La réforme du Fonds de cohésion incluse dans le nouveau budget à long terme de l’UE fait craindre une concurrence féroce entre villes, campagnes et régions les plus défavorisées, pour obtenir des financements.
Le budget proposé par l'UE pour la période 2028-2034 risque de transformer la politique de cohésion en une compétition pour l'obtention de financements, puisqu'il s'agit d'une fusion avec d'autres grands domaines de dépenses tels que la Politique agricole commune. La réduction du contrôle local et le manque de soutien aux régions défavorisées suscitent aujourd'hui des inquiétudes.
Depuis des décennies, les fonds de cohésion contribuent à réduire les disparités régionales dans l'Union européenne, en soutenant des projets aussi variés que la construction de routes, la modernisation d'hôpitaux, le chômage, les programmes de formation et les initiatives écologiques.

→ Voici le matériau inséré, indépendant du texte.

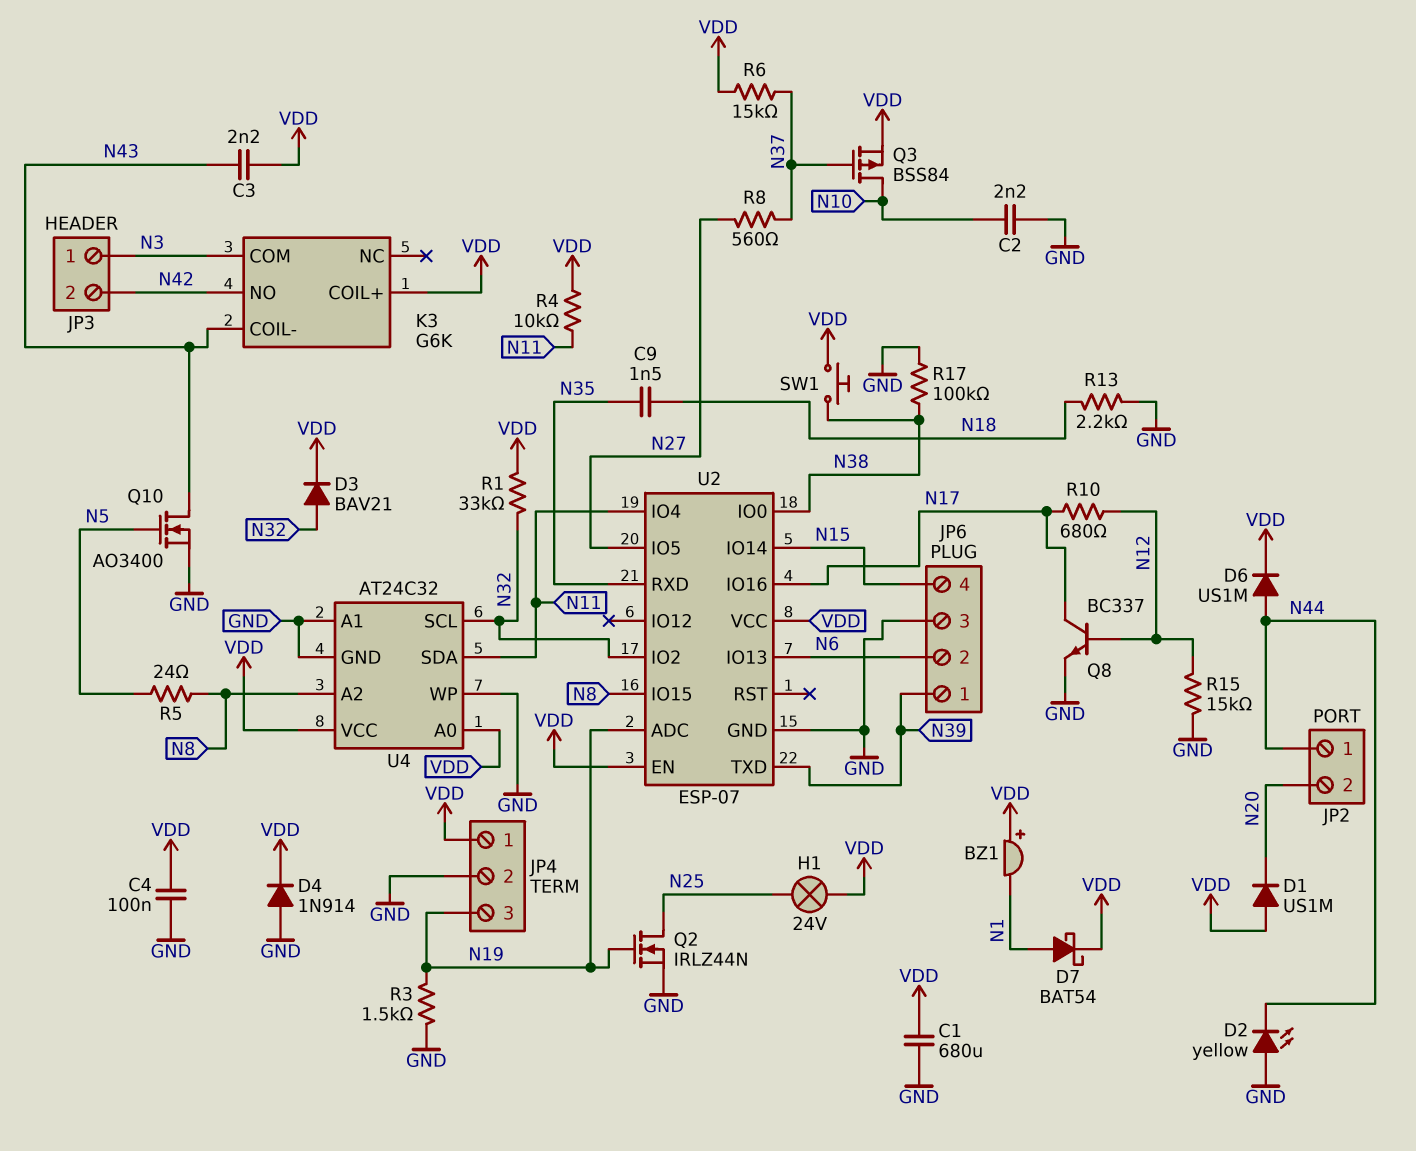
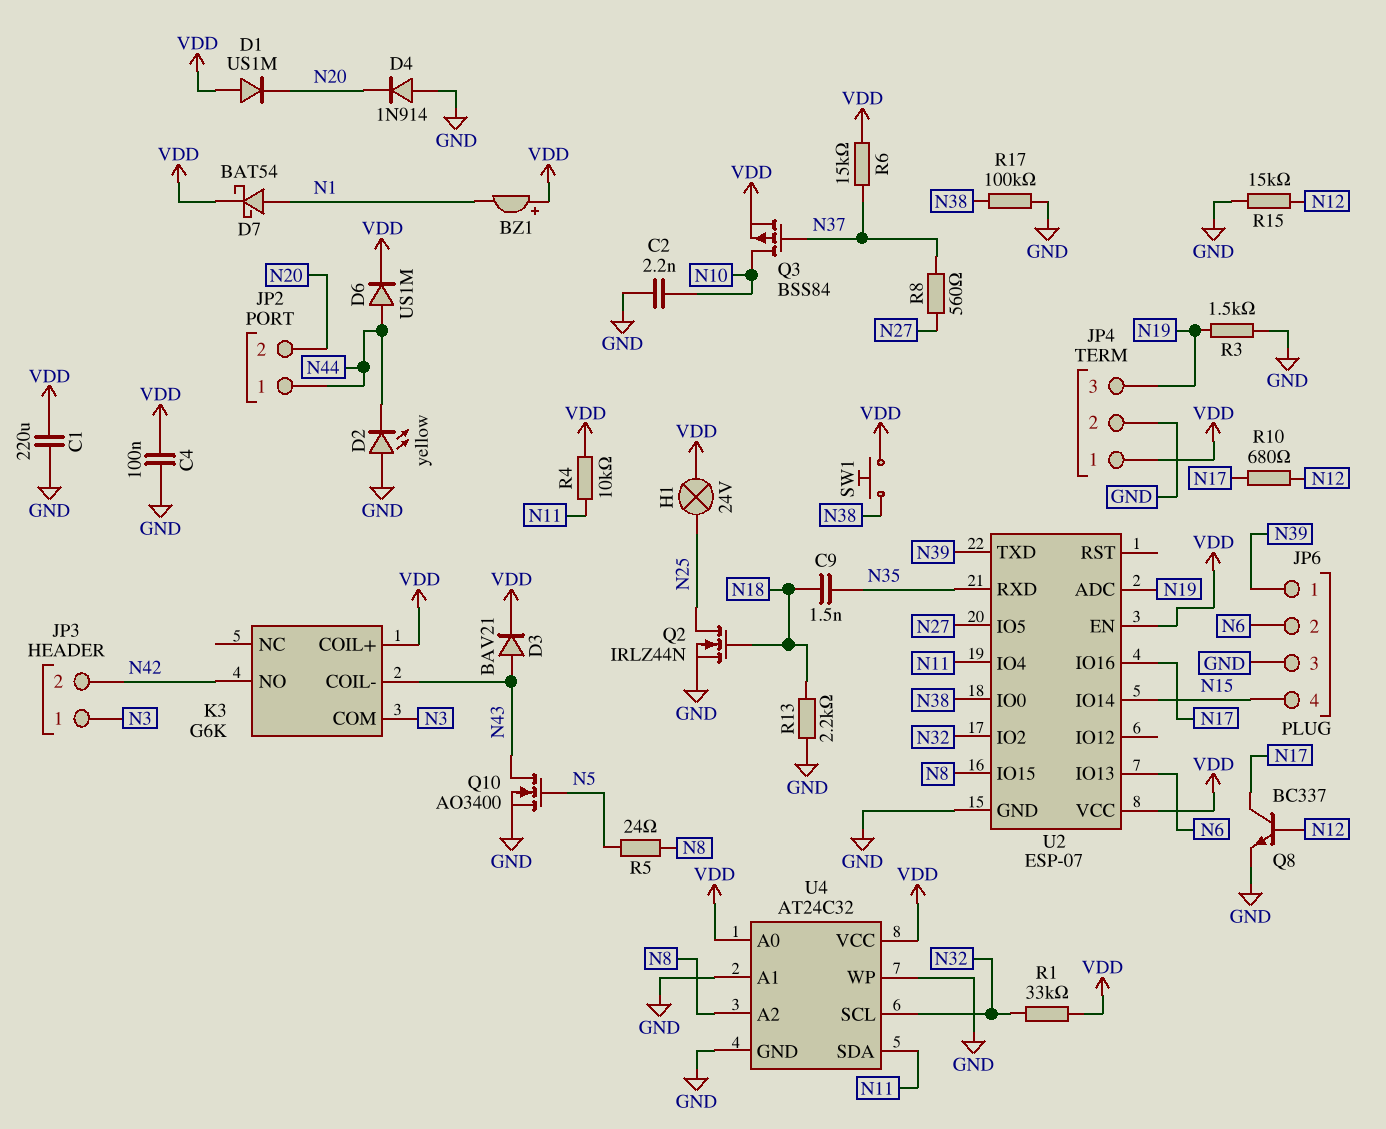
C1: 680uF (GND, VDD) -> 220uF (GND, VDD)
C3: 2.2nF (N43, VDD) -> none
D3: diode BAV21 (A N32, K VDD) -> diode BAV21 (A N43, K VDD)
D4: diode 1N914 (A GND, K VDD) -> diode 1N914 (A GND, K N20)
Q2: NMOS IRLZ44N (G N19, D N25, S GND) -> NMOS IRLZ44N (G N18, D N25, S GND)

C'est l'un des outils politiques de l'UE, dont l'impact est facilement mesurable. Le financement de la cohésion a produit des résultats visibles dans la vie quotidienne des citoyens, mais cela est peut-être sur le point de changer.
Cette semaine, la Commission européenne a dévoilé sa proposition de budget à long terme de l'UE - le cadre financier pluriannuel (CFP) pour la période 2028-2034 - qui pourrait remodeler fondamentalement le fonctionnement de la politique de cohésion, tout en marquant potentiellement la fin du système tel qu'il est connu.
Selon la nouvelle proposition, la politique de cohésion serait absorbée dans un mégafonds unique, la combinant avec d'autres domaines de dépenses importants tels que l'agriculture, le développement rural, la migration et le contrôle des frontières.
L'objectif affiché ? La simplification. Mais les critiques se veulent plus prudentes et indiquent que cette approche pourrait déclencher une concurrence intense entre les régions, les secteurs et les groupes d'intérêt.
Mettre l'agriculture, la migration, le contrôle des frontières et la politique de cohésion dans un seul conteneur transformera le tout en "Hunger Games", a déclaré Kata Tüttő, présidente du Comité européen des régions, lors d'un entretien avec Euronews.
Elle a prévenu que la nouvelle structure risquait d'opposer les agriculteurs aux maires, et ceux qui ont besoin d'un soutien agricole à ceux qui cherchent une aide au chômage, par exemple.
Craintes de fragmentation et de perte de priorités
Sur les 2 000 milliards d'euros de budget total proposés, 865 milliards seraient alloués à ce fonds consolidé, qui fusionne des programmes de longue date tels que la politique agricole commune de l'UE, les fonds de cohésion (qui représentent les deux tiers du budget actuel de l'UE) et le Fonds social européen, qui soutient l'emploi et l'éducation.
La concurrence entre les différentes lignes du Fonds unique a suscité l'inquiétude des dirigeants régionaux, qui craignent que le financement de la cohésion ne devienne une priorité dans les négociations budgétaires.
Selon la Commission, 450 milliards d'euros du fonds fusionné seraient toujours destinés au développement régional, à la pêche et aux zones rurales.
De plus, la proposition inclut une allocation minimale de 218 milliards d'euros spécifiquement réservée aux régions moins développées, l'un des trois piliers traditionnels du financement de la cohésion - les autres étant les régions en développement et les régions développées.
Si cette allocation minimale constitue une garantie pour les régions les plus défavorisées de l'UE, les autres catégories pourraient voir leur soutien fluctuer, car elles ne sont pas délimitées dans le cadre du nouveau plan.
Centralisation ou engagement local ?
Au-delà de la bataille pour le financement, les critiques ont également exprimé des inquiétudes concernant la gouvernance. Le modèle de mise en œuvre proposé s'éloigne de la tradition de l'UE qui consiste à partager la gestion avec les autorités locales et régionales.
Tüttő y voit un cas évident de centralisation : "Nous serons écartés de la conception, de la gestion et de la création de la politique. Nous deviendrons des exécutants qui se battront pour obtenir de l'argent", a-t-elle déclaré.
De nombreux aspects de la proposition n'étant pas encore clairs, les mois à venir seront décisifs.
Les collectivités locales de toute l'Union européenne demandent à être davantage impliquées dans le processus, voire à repenser la proposition avant que le budget ne soit finalisé.
"Il s'agit d'une proposition de la Commission européenne - ce n'est pas l'étape finale, mais un point de départ", a déclaré Raffaele Fitto, vice-président exécutif chargé de la cohésion, lors de la présentation du budget.
Il a toutefois ajouté que le budget de l'UE avait besoin d'une plus grande flexibilité pour répondre à l'évolution des défis.